__Provided passage__:
•••••
Mr McGlone: Do you not think that it would make sense?

 

Mr McGuckin: It is an option.

 

Mr McGlone: There is a doability factor.  You see it often with social security benefits and where there is and an overpayment.  There can be a retrieval.  If someone is placed in a much better position after £2,000, £3,000, £4,000 or even £10,000 from the legal aid budget winds up with them, that retrieval would make sense to me.

 

Mr McGuckin: As I say, I am not completely sure of my position on this.  I will check it and come back to you.  That is my understanding of the current position, but it could be looked at, and, without seeing the rationale for saying that in the first instance, I could not say anything about the merits of whether it would be an appropriate approach.

 

Ms Davison: Most articles taken under inheritance claims are exempt from the application of the statutory charge, which is the mechanism the Legal Services Commission uses to recoup moneys.

 

Mr McGlone: Sorry, what do you mean by that?

 

Ms Davison: If you have taken an inheritance case, are successful and get, for example, £10,000, most of the articles you would have taken that case under would be exempt from the application of the statutory charge.  The statutory charge is the mechanism that the Legal Services Commission uses to recoup moneys.  So, given the way it is drafted, most inheritance claims are exempt.  If it was a different case, property and money could be subject to the charge, but, as Mark said, there are quite a lot of exemptions and technical rules around when and how it would apply.

 

The Chairperson: Hopefully, you can advise your constituent now.

 

Mr McGlone: I do not think that I can. [Laughter.] I will wait until we get it in black and white.

 

Mr Dickson: Thank you for coming along, Laura and Mark.  I echo the sentiments of the Chair at the beginning of the session that we have gone round and round this subject.  I think that there is a clear indication from a reasonable number of people around the table that things need to be resolved and moved forward, and I encourage the Department and others to take the matter forward so that we can get a resolution.  The Chair was also right in saying that there are some areas in which we will have to go into a great deal more detail.  In fact, Mr McGlone has just raised a number of such issues.  Further investigation of mediation and how that is paid for and, indeed, who pays for it also needs to be encouraged.

 

In the same way as Mr McGlone referred to constituents coming to him with the type of financial disputes that he has dealt with, people complain to me about cases in which the other party is legally aided, particularly cases relating to children's issues.  That is unacceptable.  Quite often, it goes back and forth to the court, and that can be seen as part of a war of attrition between the parties in respect of times.  Those things do not need to be the subject of legal aid.  Once a decision has been made, if there are genuine disputes and the two parties cannot resolve those between them, the issues should be resolved by mediation rather than through expensive legal aid from the state for one party and real costs from the pocket of the other.  Those issues need to be tackled urgently from the point of view of fairness, the reasonable application of the law and the whole process of legal aid.  Another key issue that needs to be dealt with is a budget that is clearly very expensive and that is no longer fit for purpose in the sense of how it is delivered.  We need to resolve those issues.
•••••
__Tasks to carry out__:
(1) In the legal aid transcript, what does Ms Davison say the statutory charge is?
(2) Continue the legal aid transcript after its final sentence.

__Dataset extract__:
•••••
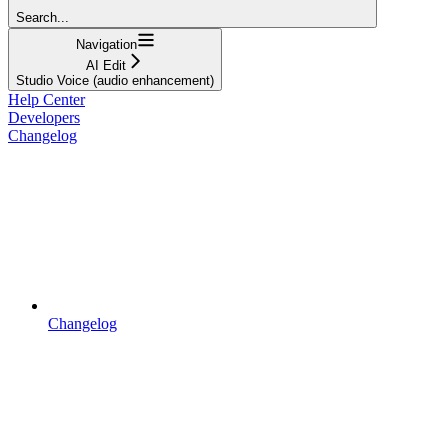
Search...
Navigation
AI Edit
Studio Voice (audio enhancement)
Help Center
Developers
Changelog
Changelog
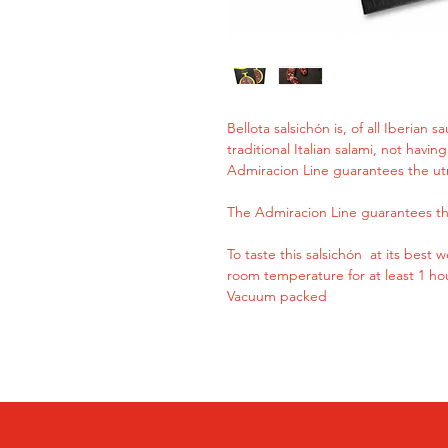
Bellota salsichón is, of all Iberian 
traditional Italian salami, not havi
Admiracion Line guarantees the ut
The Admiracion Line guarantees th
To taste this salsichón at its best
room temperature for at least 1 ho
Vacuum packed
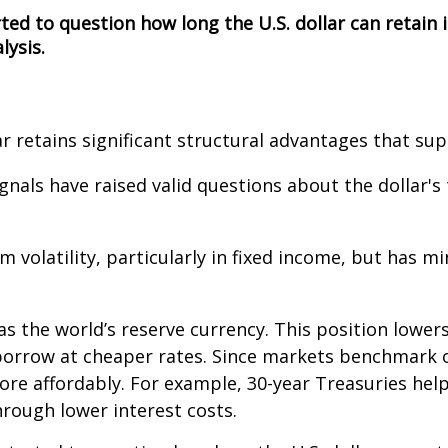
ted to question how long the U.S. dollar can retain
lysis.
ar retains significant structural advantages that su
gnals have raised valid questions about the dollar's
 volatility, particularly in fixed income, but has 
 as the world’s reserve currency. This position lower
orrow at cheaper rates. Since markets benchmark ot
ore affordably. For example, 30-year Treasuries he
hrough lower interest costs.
•••••
__Task-by-task answers__:
(1) It is the mechanism the Legal Services Commission uses to recoup moneys.

(2)
 

I am interested in the point that Mr McGlone made, and I would be interested in you coming back to the Committee to discuss the very complicated rules and regulations in those few cases that are funded through legal aid in which there is an income for individuals at the end.  There is the old thing about no win, no fee.  If you win, why is there no recoupment towards the legal aid purse?  I understand that there are very complex rules and that each case is very different, but that aspect needs to be explored.

 

Mr McGuckin: There are different factors there.  If you are content, we are happy to write to the Committee about the statutory charge.

 

On the point about no win, no fee, legal aid currently supports a range of money damages cases.  If the legally aided client wins the case, there is no charge to the legal aid fund. In that respect, the legal aid fund acts as a guarantor, rather than having an extra charge made against it.  We will come to the Committee shortly with some thoughts in respect of money damages claims.  That will be a further opportunity to look at that.

 

Mr Dickson: That is very welcome.

 

The Chairperson: Let us briefly revisit a little bit of last week's meeting with the Law Society and the Bar Council.  The main issue that I picked up from their presentations was that the 2011 cuts have not been factored in by the Department, have not made any impact and it is only really this year that we will see the consequences of that; there has been a glut of cases; and we have the new judge in Belfast and the backlogs are being wiped out and therefore the cuts of 2011 have not made any impact yet and we should not do anything now. If you take away all the other issues, that was the main point that I heard from both bodies.  Will you respond to that and, if you want, make a few comments about what you think were the key points?  I do not intend to prolong this part of the meeting.

 

Mr McGuckin: There were a number of things.  I am grateful for the opportunity to address some of the issues raised by the Law Society and the Bar Council last week.  We have not yet seen the official record of the meeting, so I might miss some of the critical points.  I agree that one of the key points was why we are moving ahead with these changes when, perhaps, the full impact of the reductions has not been felt.  I have prepared some comments if you are content for me to go through them.  I think that I have addressed that issue within them. If it is helpful to the Committee, I propose to address the points raised during last week's session in the following order: the purpose of the Department's proposals that are before the Committee; the impact of the reforms already in place; the specific concerns about the proposed fees; and why there is a need for reform now. 

 

First, I echo the comments from the profession that, since the formal consultation period closed, we have had a positive engagement with them.  In the final proposals, we have been able to reflect many of the points that were put to us during that engagement.  However, as the exercise was about delivering value for money, which will mean reducing the fees paid, we were never going to reach complete agreement.  In delivering value for money, the proposals will also help to reduce the overall spend on legal aid and contribute to bringing it within budget.  As has been noted this afternoon, that is particularly and increasingly important in the current financial environment.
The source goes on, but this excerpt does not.